*** Opening Text under study ***

Prescription drug prices rise again in 2020
Increase slows, but still is double inflation rate
In 2012, Lynn Scarfuto was diagnosed with chronic lymphocytic leukemia. After surgeries and chemotherapy, her oncologist prescribed the oral medication Imbruvica, a drug that costs more than $14,000 a month.
Scarfuto is on Medicare but said she still wouldn’t be able to afford the drug without a grant from the Patient Access Network Foundation and New York State’s Elderly Pharmaceutical Insurance Coverage Program. The drug has seen an 82% price increase since its release in 2013, according to a report in May from the U.S. House of Representatives’ Committee on Oversight and Reform.
Scarfuto is only one of many seniors across the United States struggling to pay for their prescriptions.
Brand-name drugs widely used by seniors saw their slowest average annual price increase in 2020 since 2006. But the 2.9% increase is still twice the country’s general inflation rate of 1.3%, says a report from AARP.
“We really are concerned that we’re reaching a point where a lot of people aren’t going to be able to afford the drugs that they need,” said Leigh Purvis of AARP.
The findings, published in the AARP Public Policy Institute’s Rx Price Watch Report, showed insurance-negotiated prices of 260 brand-name prescription drugs have increased, on average, faster than general inflation every year since 2006.
A single brand-name medication taken on a scheduled, repeating basis, was more than $6,600 a month in 2020, according to the report, and older Americans take, on average, 4.7 prescription drugs every month.
If price increases hadn’t exceeded inflation, the same single drug would have cost $2,900, about $3,700 less.
The consequences are real for people like Scarfuto.
“If medications are specific to a certain population of people, then what is the sense of charging $14,000?” said Scarfuto, a retired nurse. “It might as well be $100,000. People cannot afford to make a choice between food or living and taking pills.”

*** Closing Text under study ***

Your tasks
1. Restate word for word everything in the drug-prices article from "The findings, published" down to "about $3,700 less.".
2. In the drug-prices article, how many prescription drugs do older Americans take every month on average?

*** Opening Information supplied ***

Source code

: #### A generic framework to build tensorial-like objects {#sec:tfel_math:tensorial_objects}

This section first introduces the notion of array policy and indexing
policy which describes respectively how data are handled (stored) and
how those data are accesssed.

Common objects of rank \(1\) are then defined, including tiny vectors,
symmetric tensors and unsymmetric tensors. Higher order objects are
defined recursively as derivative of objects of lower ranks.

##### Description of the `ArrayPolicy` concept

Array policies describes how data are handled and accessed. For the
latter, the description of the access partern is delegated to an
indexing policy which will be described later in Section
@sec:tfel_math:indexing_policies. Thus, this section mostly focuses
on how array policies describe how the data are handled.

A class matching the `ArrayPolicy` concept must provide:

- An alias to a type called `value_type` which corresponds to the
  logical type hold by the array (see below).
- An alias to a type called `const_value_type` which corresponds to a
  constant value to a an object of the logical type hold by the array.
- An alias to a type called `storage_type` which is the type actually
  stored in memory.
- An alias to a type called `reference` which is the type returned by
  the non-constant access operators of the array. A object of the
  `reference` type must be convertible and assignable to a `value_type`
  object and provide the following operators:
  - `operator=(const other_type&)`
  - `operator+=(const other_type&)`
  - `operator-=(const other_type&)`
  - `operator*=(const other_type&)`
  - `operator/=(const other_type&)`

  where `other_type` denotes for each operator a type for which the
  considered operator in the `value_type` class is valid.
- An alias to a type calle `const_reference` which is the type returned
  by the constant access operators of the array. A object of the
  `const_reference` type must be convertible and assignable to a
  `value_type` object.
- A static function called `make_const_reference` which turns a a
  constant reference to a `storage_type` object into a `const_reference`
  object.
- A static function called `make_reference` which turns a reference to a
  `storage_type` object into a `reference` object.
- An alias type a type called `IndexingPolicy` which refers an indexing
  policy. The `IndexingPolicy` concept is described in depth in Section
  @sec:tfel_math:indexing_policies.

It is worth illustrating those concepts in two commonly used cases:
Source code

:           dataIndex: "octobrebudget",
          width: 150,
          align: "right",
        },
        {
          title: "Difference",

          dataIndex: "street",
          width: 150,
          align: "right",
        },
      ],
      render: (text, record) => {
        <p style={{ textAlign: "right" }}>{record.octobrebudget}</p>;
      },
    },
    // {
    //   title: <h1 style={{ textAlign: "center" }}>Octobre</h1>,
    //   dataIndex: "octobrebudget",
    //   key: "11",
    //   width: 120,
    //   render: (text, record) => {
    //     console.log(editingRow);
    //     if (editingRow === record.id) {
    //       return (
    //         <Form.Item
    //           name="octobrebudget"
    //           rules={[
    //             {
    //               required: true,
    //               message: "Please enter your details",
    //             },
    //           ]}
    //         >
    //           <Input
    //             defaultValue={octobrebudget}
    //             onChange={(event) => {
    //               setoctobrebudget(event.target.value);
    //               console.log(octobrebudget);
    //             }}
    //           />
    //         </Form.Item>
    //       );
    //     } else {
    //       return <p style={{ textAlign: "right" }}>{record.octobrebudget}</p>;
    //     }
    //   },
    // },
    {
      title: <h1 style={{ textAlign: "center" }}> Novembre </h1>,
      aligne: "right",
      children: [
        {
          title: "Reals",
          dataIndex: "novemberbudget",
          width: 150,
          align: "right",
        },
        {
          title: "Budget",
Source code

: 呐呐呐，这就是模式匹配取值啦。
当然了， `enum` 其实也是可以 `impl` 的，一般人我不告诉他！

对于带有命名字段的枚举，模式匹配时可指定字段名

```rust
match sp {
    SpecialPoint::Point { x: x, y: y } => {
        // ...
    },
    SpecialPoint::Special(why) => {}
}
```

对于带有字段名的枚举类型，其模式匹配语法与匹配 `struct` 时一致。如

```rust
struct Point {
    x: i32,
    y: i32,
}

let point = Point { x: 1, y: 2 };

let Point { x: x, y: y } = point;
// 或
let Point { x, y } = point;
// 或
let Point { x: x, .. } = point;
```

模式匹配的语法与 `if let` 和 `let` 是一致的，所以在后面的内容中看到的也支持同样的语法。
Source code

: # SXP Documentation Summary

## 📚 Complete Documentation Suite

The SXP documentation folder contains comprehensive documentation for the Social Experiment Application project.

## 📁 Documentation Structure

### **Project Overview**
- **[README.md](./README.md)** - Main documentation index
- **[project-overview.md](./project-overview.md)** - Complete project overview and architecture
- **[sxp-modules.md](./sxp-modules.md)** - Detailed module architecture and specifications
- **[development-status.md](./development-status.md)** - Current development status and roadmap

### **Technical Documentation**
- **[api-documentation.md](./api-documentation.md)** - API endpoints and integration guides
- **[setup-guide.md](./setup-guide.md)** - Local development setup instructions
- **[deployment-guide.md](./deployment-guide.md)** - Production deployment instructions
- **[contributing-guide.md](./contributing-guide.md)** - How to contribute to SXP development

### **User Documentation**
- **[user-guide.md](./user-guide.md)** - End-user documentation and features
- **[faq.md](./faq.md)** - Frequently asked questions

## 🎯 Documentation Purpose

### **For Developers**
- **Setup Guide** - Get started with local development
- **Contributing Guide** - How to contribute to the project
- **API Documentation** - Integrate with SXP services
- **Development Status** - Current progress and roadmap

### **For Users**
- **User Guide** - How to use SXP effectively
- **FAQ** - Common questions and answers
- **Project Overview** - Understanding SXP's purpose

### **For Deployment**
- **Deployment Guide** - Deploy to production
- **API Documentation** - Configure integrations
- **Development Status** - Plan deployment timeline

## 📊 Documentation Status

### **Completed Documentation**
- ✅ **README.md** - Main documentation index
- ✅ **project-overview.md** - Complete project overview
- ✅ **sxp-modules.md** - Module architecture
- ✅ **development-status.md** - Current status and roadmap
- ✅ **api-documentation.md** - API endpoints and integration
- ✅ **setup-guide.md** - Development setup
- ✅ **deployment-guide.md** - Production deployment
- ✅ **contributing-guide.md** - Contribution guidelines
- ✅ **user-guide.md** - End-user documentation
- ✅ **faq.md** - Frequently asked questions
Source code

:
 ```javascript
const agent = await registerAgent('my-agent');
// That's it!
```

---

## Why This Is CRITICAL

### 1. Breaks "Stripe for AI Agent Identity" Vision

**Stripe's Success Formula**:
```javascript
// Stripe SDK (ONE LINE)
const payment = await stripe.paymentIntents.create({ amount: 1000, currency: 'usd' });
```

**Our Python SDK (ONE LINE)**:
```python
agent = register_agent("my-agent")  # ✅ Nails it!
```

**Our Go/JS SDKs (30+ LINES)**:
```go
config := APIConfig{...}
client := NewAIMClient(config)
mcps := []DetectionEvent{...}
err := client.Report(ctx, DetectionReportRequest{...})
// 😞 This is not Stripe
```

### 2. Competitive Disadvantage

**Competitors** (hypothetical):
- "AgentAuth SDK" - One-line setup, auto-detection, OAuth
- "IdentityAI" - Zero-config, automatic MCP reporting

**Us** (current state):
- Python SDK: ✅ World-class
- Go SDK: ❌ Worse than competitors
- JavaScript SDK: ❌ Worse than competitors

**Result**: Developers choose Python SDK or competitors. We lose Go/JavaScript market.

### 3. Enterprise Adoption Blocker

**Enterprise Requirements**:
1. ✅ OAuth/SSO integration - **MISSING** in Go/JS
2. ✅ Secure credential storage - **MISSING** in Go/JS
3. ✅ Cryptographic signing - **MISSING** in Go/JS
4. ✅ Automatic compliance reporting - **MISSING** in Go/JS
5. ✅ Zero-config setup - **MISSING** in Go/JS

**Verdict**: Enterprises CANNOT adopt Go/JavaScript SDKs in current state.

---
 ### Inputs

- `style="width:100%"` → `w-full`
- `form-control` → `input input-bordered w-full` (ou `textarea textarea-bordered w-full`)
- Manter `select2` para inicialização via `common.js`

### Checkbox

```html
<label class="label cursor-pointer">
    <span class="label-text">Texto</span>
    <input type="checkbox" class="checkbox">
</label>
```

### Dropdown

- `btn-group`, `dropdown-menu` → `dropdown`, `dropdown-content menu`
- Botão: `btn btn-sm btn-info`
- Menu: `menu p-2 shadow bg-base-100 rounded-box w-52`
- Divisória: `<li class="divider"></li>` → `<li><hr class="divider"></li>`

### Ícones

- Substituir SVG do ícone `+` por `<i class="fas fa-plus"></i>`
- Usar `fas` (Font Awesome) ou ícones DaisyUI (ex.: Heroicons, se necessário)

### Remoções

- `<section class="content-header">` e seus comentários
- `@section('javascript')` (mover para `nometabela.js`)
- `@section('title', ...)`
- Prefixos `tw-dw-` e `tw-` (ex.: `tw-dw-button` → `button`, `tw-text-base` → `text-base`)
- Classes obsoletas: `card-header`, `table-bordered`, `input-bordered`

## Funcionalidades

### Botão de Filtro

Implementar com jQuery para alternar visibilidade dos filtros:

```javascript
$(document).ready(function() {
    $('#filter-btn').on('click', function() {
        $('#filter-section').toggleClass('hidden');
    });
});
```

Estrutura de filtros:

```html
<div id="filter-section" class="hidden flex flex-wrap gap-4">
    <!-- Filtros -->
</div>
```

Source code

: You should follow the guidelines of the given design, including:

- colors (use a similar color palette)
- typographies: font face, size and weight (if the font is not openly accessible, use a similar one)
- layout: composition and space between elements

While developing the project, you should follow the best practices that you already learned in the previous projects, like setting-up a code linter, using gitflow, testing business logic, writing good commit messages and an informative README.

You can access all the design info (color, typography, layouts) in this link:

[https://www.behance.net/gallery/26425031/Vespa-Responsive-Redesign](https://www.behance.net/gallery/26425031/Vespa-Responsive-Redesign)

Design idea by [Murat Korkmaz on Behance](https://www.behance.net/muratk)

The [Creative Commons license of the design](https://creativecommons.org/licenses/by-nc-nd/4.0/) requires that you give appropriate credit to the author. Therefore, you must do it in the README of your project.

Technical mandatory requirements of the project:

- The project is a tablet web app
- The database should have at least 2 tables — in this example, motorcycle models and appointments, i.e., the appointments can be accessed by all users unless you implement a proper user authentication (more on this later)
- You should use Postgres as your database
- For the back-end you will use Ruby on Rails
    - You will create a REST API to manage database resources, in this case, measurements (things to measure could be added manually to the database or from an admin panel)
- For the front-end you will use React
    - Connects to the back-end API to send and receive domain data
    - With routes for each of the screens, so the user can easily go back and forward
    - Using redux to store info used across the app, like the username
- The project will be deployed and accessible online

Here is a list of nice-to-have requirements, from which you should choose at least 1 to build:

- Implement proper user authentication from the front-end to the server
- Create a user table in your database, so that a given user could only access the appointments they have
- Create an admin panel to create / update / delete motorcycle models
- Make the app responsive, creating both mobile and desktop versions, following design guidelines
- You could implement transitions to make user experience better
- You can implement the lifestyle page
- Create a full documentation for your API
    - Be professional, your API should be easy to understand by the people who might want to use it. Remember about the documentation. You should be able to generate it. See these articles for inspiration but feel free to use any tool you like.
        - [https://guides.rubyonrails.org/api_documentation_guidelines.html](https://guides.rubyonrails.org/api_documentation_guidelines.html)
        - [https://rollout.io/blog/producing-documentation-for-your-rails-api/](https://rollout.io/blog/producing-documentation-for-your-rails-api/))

*** Closing Information supplied ***

Responses per task
1.
The findings, published in the AARP Public Policy Institute’s Rx Price Watch Report, showed insurance-negotiated prices of 260 brand-name prescription drugs have increased, on average, faster than general inflation every year since 2006.
A single brand-name medication taken on a scheduled, repeating basis, was more than $6,600 a month in 2020, according to the report, and older Americans take, on average, 4.7 prescription drugs every month.
If price increases hadn’t exceeded inflation, the same single drug would have cost $2,900, about $3,700 less.

2. 4.7